Wednesday, March 30, 2016

Confession: I Save Scum Too Often



I am a perfectionist when it comes to gaming.

If the absolute best situation can be achieved on an RPG or strategy game, I will work to make that happen. If I lose something that I could have kept in a game, or had a negative impact that I could have turned into a positive one, or could have saved someone if I did something differently; I cannot let it go. I am finding it more and more prevalent in my playthroughs lately.

X-Com: Enemy Unknown is a PC strategy game where every single decision you make can change the outcome of a situation. Do I prioritize building a new facility or building a new aircraft for air defense? Do I flank the enemy from unknown territory or do I double back and hold fast. One wrong move, and you could end up losing an entire squad or wasting time on a project that will provide little benefit.

The hitch to all this? The game autosaves after every move and I found myself reloading when things went wrong.
"It's like our commander knows something we don't..."


If a squad mate died by moving in on the enemy too soon or uncovered a more formidable enemy group that I was not prepared for, I found myself clicking that "Load Game" button to erase any error I may have caused. If my Interceptor failed to shoot down a UFO, when I could have used a Dodge consumable to take it down, I would go back to correct my error. I was a time traveling commander, capable of seeing the future and working a path to alter that future. No soldier should die. No mistakes should be made. Only after hours into the game did I stop and realize;

This is not how this is meant to be played, and I do this far too often.

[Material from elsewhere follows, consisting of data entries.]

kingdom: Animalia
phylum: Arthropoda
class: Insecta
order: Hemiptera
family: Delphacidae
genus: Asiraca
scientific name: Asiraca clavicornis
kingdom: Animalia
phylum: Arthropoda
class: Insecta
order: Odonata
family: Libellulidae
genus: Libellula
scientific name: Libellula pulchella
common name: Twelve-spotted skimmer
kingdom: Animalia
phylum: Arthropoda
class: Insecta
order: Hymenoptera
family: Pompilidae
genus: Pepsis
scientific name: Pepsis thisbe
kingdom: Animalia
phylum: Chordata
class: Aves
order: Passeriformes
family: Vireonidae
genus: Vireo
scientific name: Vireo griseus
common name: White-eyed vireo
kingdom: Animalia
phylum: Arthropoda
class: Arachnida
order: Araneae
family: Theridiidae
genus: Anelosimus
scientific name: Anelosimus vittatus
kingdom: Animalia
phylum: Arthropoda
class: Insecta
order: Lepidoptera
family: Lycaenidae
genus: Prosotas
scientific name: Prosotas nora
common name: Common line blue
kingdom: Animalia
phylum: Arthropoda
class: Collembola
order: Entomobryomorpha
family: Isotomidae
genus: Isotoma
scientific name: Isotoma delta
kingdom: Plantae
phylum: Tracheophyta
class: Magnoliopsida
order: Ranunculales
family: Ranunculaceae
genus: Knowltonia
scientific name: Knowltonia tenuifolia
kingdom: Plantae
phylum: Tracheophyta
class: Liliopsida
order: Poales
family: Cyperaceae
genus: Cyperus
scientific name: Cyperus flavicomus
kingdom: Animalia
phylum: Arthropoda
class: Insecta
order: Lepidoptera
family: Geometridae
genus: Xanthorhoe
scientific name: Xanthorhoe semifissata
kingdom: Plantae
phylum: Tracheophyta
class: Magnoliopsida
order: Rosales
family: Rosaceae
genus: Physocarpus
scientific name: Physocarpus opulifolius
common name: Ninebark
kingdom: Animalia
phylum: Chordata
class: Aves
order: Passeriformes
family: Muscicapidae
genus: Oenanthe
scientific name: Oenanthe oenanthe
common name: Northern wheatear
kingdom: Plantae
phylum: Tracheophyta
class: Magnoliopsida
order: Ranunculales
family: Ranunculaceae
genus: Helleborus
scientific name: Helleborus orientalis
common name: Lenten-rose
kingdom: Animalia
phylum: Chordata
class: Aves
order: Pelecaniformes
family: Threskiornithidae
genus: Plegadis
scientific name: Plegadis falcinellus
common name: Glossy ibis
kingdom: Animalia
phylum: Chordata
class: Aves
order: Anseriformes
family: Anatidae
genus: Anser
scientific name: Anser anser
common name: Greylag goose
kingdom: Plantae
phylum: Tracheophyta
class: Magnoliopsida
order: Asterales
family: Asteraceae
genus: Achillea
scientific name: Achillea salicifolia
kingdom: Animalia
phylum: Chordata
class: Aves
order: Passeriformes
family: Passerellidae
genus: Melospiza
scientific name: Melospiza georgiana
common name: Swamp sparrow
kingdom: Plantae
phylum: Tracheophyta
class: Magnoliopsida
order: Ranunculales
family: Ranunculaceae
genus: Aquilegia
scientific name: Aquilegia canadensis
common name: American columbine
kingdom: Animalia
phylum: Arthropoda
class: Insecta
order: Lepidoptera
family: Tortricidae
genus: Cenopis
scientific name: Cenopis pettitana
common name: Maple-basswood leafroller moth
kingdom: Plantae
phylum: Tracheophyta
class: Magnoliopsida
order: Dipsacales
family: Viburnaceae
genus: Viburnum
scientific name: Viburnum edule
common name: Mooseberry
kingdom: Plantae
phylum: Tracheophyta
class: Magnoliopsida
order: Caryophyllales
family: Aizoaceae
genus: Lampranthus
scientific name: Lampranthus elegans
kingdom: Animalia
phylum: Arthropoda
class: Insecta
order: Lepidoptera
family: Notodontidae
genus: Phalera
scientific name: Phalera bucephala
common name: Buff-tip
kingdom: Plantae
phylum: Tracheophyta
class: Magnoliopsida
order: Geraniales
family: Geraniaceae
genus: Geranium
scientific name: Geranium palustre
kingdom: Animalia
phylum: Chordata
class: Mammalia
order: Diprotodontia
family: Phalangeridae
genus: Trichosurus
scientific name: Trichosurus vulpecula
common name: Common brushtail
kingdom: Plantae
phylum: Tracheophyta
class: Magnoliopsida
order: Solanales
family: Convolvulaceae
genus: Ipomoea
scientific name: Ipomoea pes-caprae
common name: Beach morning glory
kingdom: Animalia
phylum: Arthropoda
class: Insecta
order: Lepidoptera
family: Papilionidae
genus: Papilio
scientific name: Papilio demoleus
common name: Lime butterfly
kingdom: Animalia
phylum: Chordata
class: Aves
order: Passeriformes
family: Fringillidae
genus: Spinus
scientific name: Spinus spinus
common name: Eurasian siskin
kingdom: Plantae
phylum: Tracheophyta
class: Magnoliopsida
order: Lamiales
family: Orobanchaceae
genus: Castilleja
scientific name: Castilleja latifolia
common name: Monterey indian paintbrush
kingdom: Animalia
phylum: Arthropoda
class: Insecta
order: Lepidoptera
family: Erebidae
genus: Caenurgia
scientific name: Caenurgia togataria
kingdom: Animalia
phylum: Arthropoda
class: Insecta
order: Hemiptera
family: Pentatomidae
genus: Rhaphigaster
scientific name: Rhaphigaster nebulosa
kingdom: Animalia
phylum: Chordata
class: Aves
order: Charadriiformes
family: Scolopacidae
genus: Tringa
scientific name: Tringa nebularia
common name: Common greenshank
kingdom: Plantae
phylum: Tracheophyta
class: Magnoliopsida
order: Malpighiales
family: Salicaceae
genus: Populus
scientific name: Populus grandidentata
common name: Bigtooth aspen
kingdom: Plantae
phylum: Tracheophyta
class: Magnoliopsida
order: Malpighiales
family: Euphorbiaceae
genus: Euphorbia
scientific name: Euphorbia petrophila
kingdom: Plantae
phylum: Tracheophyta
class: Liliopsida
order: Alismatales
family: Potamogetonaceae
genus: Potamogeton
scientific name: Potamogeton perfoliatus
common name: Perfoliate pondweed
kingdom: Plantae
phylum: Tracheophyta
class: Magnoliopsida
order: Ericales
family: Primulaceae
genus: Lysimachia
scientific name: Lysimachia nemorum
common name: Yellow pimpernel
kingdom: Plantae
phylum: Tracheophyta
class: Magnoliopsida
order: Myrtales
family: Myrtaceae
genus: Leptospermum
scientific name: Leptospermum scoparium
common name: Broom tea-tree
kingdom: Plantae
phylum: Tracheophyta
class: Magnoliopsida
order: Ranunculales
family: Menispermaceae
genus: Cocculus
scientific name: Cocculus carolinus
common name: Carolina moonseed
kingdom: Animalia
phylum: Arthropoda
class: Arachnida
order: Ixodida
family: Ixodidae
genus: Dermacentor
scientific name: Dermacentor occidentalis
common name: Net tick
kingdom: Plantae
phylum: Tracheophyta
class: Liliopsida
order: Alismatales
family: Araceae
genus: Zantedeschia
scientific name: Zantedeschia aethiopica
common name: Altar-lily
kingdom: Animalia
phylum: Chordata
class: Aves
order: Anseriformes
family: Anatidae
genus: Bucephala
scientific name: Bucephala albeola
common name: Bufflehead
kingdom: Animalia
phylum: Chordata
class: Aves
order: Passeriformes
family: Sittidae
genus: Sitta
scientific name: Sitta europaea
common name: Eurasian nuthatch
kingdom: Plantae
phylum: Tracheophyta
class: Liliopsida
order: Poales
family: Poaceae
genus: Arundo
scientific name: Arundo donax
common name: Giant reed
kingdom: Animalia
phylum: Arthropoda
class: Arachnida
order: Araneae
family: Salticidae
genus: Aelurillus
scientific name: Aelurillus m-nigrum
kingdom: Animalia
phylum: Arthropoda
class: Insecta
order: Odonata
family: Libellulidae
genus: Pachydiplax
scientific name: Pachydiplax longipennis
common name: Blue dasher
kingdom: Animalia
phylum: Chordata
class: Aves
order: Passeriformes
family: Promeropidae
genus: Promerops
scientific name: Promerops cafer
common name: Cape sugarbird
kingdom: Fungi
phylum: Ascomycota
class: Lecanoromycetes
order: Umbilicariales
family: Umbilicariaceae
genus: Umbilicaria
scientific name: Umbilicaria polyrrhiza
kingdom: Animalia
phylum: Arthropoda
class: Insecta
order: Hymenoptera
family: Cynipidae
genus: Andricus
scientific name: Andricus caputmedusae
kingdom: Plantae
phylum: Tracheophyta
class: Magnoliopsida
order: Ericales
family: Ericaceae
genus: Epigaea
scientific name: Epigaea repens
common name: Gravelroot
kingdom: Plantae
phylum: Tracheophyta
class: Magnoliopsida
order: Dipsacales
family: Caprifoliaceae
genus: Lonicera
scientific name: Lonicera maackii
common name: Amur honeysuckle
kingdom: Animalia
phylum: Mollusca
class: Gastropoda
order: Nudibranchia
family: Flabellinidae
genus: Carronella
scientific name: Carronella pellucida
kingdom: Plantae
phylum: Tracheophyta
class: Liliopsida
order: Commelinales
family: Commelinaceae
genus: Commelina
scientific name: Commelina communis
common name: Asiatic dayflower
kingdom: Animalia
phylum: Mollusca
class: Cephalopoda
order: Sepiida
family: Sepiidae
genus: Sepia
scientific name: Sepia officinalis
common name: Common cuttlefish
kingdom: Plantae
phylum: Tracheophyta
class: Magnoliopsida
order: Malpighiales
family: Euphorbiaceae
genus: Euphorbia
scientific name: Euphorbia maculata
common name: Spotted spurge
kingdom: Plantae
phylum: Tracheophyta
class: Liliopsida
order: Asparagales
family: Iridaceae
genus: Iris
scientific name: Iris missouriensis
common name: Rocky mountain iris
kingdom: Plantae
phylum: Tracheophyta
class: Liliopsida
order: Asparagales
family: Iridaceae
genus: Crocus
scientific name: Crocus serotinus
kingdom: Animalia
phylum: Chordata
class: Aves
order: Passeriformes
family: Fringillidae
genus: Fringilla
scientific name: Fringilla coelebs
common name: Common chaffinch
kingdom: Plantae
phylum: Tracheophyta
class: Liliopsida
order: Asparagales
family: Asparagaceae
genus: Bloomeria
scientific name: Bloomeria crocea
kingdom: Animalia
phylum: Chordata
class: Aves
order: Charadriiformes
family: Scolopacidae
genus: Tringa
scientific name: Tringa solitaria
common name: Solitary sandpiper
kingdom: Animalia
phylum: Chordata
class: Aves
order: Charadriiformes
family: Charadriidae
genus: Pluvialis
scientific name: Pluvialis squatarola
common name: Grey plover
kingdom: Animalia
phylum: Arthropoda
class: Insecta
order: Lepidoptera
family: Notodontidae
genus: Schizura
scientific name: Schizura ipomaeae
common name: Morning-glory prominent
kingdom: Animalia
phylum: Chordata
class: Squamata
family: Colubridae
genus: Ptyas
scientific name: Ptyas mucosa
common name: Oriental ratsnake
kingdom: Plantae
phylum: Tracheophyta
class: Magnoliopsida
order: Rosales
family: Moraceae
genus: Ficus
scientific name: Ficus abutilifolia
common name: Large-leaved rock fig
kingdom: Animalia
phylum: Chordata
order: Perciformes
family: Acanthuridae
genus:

I am living out the movie Live.Die.Repeat with every game I play. I was dying, starting over, moving to fix the problem, and slowing piecing together the optimum path.

Even in Fallout 4, a game fraught with open ended dialogue and missions that can have multiple outcomes, I found myself reloading a game if I failed to persuade or failed to save certain NPCs. I had in my mind the ideal outcome, and if my character failed to make that come to fruition than it was all for naught.

Turns out there is a term for people that do this; save scummers. It is debated that this is, in fact, cheating. You are changing the outcome of how something would have turned out with a few button presses. It is not invincibility, it is not the ability to glitch through walls, but it is a cheat nonetheless. You have flipped ahead to the page from your choose your own adventure book, but flipped back because you held your finger on the previous page and never took it off.

Negotiation...Dr. Who style

Why was I doing this so much lately? Are constant checkpoints littered throughout most major games spoiling me to the point of becoming accustomed to retrying a part over and over again? Is my OCD for everything to go correctly so bad that it had transferred to my favorite games as well?

No more, I told myself. Never again.

When I finally accepted this fact, I started a new game on X-Com, but this time I enabled Ironman mode, which prevents multiple saves and forces you to one file permanently. It was the anti-save scum and it is what I needed, because the game became an even more of an enjoyable experience. I was learning how to move throughout the fog of war, what items to prioritize in development, and how to be a better commander through my mistakes. This was the game as it was meant to be experienced, one of loss and frustration, but one in which victory was that much sweeter.

Nothing will be perfect the first time around, and striving to create those perfect scenarios to play out exactly as planned just takes away from the joy of playing altogether. Now I find myself analyzing those failures, looking at a list of dead soldiers and countries that left the X-Com project and vowing to do better next time.

While games like Dark Souls offer knowledge through failure by rinsing and repeating, it took X-Com to give me the ability to let things go.